UK launches crackdown on asylum seekers

AFP, London
Britain's Labour government patted itself on the back on Thursday for halving the country's influx of asylum seekers and announced new measures to dissuade potential immigrants.

"The statistics show that the number of applications has halved since October last year ... and record numbers of failed asylum seekers are now being removed at an average of 1,500 a month," the Home Office said in a statement.

Britain was Europe's prime destination for would-be refugees before Prime Minister Tony Blair's government vowed a year ago to halve the number of applicants by introducing tougher criteria for letting them in.

In October 2002, 8,700 people applied for asylum. By September 2003, monthly claims had dropped 52 percent to 4,225.

The government announced on Thursday it was tightening the screw still further, with a bill that penalises both traffickers and asylum seekers.

Labour said it would strip failed asylum seekers of state benefits, reduce their right of appeal and could even remove their children to coerce them into accepting repatriation.

"The policy is not designed to make families destitute and we do not believe many, if any, people would put their children in this position," a Home Office spokesman told the media on Sunday.

The proposals have been condemned as draconian by refugee groups and shameful by the opposition Conservative party.

If the bill becomes law, human traffickers could be jailed for up to 14 years and asylum seekers found guilty of destroying their travel documents could spend up to two years in prison.

"Those claiming to be escaping death and torture must be honest with us.
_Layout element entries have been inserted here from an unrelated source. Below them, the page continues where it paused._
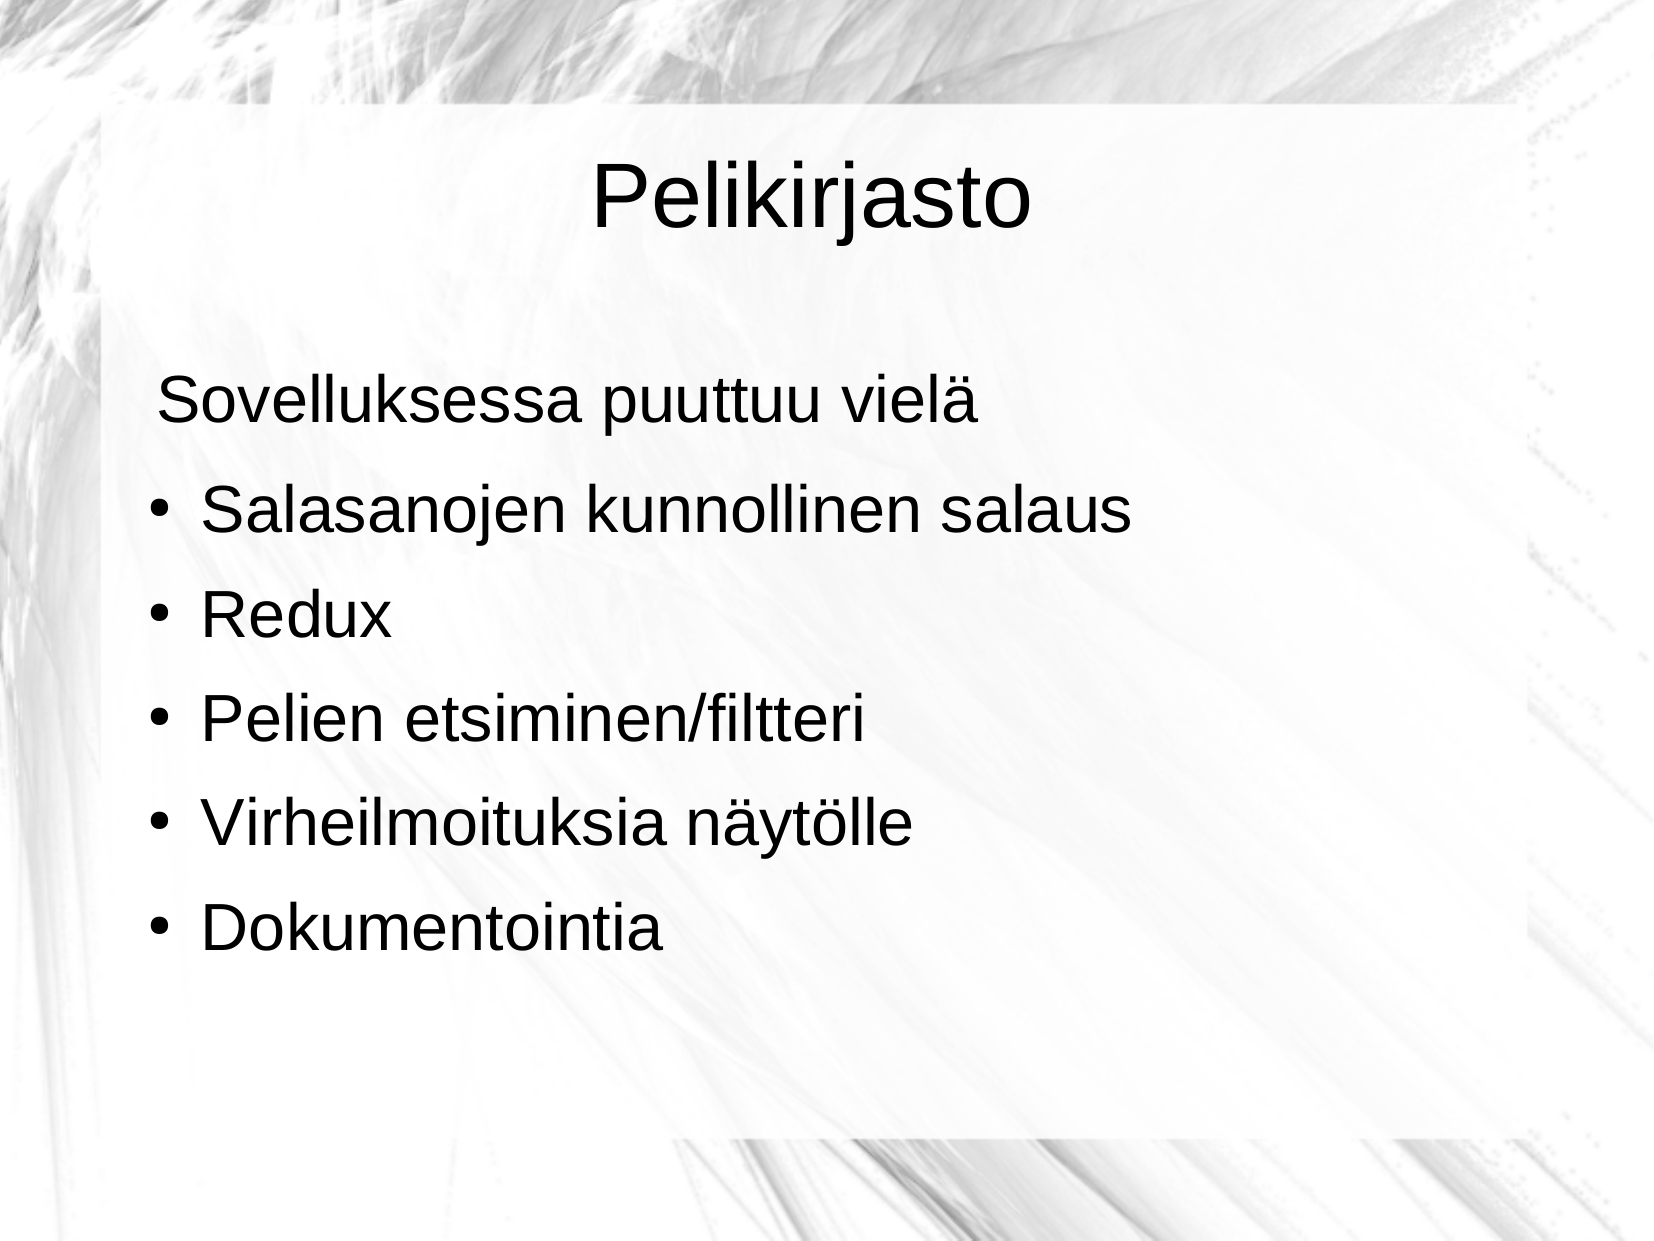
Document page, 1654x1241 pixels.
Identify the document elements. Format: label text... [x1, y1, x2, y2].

picture [0, 0, 1654, 1241]
text_box Sovelluksessa puuttuu vielä [141, 354, 1394, 444]
list Salasanojen kunnollinen salaus Redux Pelien etsiminen/filtteri Virheilmoituksia näytölle Dokumentointia [129, 472, 1583, 965]
title Pelikirjasto [118, 112, 1506, 281]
Those who cannot explain how they got here without travel documents should not expect to benefit from our protection," Home Secretary David Blunkett said in a statement.

The bill says that after May 2004, foreigners applying for asylum will only be entitled to legal advice if the British Legal Service Commission considers in advance that their claim is merited.

If their claim fails they will only be allowed one chance to appeal. If they refuse to let the government fly them home, their benefits will be axed and they will be forcibly deported.

The threat to take asylum seekers' children into care, which caused uproar when it was first revealed on Sunday, was not set out explicity in the Home Office's statement on Sunday. Observers said this omission appeared designed to ensure more support for the bill among Labour's own ranks.

But the government has confirmed the threat exists.

Blunkett sought to defend the measures in the left-wing Guardian newspaper on Thursday.

"We have to deal with failed asylum seekers who refuse to leave," he said.

"I have no desire to take children from parents and put them in care unless it is an absolute last resort... All we are saying is that if failed claimants continue to refuse our offer to fly them home and help them resettle, we cannot provide indefinite state benefits."

Currently parents who are refused refugee status continue to be supported by the state pending their deportation, which can take years. It is thought that up to 2,000 children could be affected by the clampdown.

The government said its asylum bill was aimed at "making the system work better for genuine refugees and encouraging the legal, managed migration which can make an enormous contribution to our economy and society".